Kelimelere sığmayan bir anlam var mıdır diye merak etmişimdir hep? Kelimelerin kısırlığı onları kullananın acizliğinden ileri gelir. Kelimeler insanı zahit de yapar zındık da, rezil de eder vezir de. Anlamları, emele göre değişir, sözlüğün dışına çıkar. Bunun en güzel örneğini Kemal Sunal ''Kibar Feyzo'' (1978) filminde duvara ''Faşo Aga'' yazarak verir. Bir komedi filminde ''Faşo'' arayıp da bulamayacağınız anlamını bulur!
Bu inançla hiçbir sanatı kelime sanatının yani edebiyatın üzerinde tutmadım. Kitapları, yazarların tuvalleri olarak addettim ve her seferinde her birini hayranlıkla okudum.
Yıllar sonra, müzik kelimelerimin yerini aldı. Ben de kelimeleri bırakıp notaların peşine düştüm. Hayatı anlamak için müziğe güvendim. Sonunda anladım da!!!
Puccini'den aşkı, Wagner'den öfkeyi, Sezen Aksu'dan sevgiyi öğrendim. Demet Akalın'a değinmeden geçemeyeceğim, ondan da ucuzluğu öğrendim! Müzikle her duygum, her anım bir nota oldu.
Hayatım boyunca plastik sanatlar hayatımı güzelleştirmeye, müzik ve edebiyat güzelleşen hayatı mı anlamama yardımcı oldu. İfade benim için kah notalar ile kah kelimeler ile anlam kazandı. Ta ki geçtiğimiz hafta John Neumeier'in ''Kamelyalı Kadın'' balesini izleyene kadar...
Kamelyalı Kadın ve Mahpeyker
Ağlamak için nasıl göz yaşlarına ihtiyaç yoksa, anlatmak için de kelimelere veya notalara ihtiyaç yok. Amerika Bale Kuruluşu'nun sahnelediği ''Kamelyalı Kadın'' balesi dans figürleri ile bilindik bir hikayenin bilinmedik yönünü anlatıyor.
Bale, Alexandre Dumas fils'in meşhur romanı ''Kamelyalı Kadın''dan esinlenilerek yaratılmış. Opera izleyicisi Verdi'nin ''La Traviata''sından, film izleyicisi Garbo'nun "Camille"sından konuya hakim. Genel anlamda bu üç sanat dalı meraklısına benzer bir bakış açısı sunar. Yoldan çıkmış kadın, mutaassıp baba ve esas oğlanın dramı. Bir izleyici ve okur olarak, üç etkinliğin de sonunda, babaya takdir, âşık erkeğe üzüntü, olaylara sebebiyet veren kadına ise nefret besledim.

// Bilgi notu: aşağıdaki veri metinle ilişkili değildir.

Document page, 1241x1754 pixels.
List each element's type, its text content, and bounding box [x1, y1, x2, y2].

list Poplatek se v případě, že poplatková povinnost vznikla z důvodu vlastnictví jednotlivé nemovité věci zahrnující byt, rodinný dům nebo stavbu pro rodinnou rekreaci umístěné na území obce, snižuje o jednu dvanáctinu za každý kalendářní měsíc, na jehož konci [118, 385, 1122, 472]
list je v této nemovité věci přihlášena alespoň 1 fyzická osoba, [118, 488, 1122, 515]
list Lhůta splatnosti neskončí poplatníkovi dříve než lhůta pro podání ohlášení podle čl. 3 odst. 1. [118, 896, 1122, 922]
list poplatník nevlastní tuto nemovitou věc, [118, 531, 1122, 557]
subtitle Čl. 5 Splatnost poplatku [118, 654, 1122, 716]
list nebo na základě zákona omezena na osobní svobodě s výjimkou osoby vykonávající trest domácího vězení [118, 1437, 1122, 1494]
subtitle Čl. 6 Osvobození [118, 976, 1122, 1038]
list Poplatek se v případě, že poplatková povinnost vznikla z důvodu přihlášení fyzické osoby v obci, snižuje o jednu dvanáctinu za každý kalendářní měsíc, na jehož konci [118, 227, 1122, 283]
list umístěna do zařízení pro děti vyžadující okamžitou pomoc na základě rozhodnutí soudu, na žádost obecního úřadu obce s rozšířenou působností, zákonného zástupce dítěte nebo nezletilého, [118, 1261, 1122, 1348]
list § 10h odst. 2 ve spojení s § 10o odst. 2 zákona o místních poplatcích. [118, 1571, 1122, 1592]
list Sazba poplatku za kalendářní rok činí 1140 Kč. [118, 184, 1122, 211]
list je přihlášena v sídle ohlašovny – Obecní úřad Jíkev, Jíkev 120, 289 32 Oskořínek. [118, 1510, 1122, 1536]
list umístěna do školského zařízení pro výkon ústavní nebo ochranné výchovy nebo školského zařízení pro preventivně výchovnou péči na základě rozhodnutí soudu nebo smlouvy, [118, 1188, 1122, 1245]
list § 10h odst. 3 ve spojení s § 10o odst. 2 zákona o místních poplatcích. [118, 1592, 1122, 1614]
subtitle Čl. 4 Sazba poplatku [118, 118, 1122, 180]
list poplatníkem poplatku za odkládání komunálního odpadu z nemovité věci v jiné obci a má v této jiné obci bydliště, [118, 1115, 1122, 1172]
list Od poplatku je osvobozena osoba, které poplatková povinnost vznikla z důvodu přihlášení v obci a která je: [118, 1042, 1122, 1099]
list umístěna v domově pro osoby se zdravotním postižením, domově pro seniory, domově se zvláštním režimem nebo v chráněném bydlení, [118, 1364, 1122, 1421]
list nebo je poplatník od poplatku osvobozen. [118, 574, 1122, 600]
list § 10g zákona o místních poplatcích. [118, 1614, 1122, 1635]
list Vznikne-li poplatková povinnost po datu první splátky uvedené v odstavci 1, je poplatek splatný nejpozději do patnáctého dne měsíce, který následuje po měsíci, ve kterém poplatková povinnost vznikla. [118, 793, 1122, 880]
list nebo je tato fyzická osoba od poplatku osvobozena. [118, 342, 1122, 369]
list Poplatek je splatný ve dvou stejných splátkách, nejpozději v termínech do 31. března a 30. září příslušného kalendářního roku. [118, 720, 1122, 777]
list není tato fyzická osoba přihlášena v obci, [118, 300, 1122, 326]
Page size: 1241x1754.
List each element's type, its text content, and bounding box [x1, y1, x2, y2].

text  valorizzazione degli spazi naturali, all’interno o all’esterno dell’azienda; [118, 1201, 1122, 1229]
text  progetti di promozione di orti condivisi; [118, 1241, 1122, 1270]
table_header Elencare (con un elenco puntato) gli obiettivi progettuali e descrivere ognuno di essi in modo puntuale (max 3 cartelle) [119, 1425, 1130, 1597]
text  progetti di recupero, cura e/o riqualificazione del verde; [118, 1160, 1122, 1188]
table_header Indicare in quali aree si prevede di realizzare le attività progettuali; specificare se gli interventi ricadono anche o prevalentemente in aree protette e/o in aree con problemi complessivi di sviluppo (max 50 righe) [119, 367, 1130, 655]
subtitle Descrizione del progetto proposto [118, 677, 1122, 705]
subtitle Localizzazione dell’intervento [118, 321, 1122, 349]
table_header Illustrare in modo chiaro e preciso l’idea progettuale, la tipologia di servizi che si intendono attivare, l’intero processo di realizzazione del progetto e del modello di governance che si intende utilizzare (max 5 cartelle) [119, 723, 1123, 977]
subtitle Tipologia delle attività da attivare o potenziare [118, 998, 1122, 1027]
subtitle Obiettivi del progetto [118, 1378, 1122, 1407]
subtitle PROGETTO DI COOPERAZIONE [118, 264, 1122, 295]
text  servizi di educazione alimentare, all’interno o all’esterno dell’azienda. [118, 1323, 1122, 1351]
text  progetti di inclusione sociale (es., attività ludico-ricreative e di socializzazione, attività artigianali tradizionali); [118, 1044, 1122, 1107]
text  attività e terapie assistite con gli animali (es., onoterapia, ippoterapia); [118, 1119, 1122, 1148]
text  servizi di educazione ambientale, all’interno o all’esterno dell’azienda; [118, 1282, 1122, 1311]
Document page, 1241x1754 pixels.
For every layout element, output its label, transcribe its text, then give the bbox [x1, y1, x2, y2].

Hikâyenin kahramanı Marguerite'in yaptıklarına ne Dumas kitabında, ne Verdi operasında ne de Garbo filminde ceza verebilmiştir. Ama bekleyin Namık Kemal ''İntibah'' romanında Mahpeyker'i cezalandırarak bir anlamda yoldan çıkmış kadınların (Namık Kemal'in ''İntibah'' romanı ''Kamelyalı Kadın'' romanından etkilenilerek yazıldığı aşikar) hak ettikleri cezayı almalarını sağlıyor!!!
Yine insanlığın ayıbını bir Türk örtmüş. Ne yüce bir milletiz. Konu ahlak olunca mangalda kül bırakmadığımız doğru!
Mahpeyker'in intikamı
Edebiyat tarihimizin en başarılı romanlarından biri olarak addettiğim ''İntibah'', törelerine sıkı sıkıya bağlı, ataerkil milletimizin bakış açısını çok güzel yansıtır. Şehvetinin kurbanı olan Mahpeyker, romanın yazılışından yaklaşık yüz yıl sonra kelimeleri kullanmadan roman okuyucusundan öcünü alır. ''Kamelyalı Kadın'' balesi işte bu bağlamda önceki örneklerden bağımsız bir bakış açısı sunuyor izleyiciye.
Bu güne kadar çizginin dışına çıkmış kadınların toplum tarafından yargılanmalarını hatta daha da ileri giderek cezalandırılmalarını irdeliyor bir anlamda. İki adamı birden idare eden Marguerite'i bırakın yargılamayı, bale boyunca düştüğü durumdan ötürü erkekleri suçlu buldum.
Bale, bana kelimeleri kullanmadan çok güzel bir ders verdi. Gecenin hayret edilecek noktası ise bana eşlik eden arkadaşımın bale sonunda Kamelyalı kadını yermesi oldu. Ne diyeyim ''Anlayana sivri sinek saz anlamayana davul zurna az''.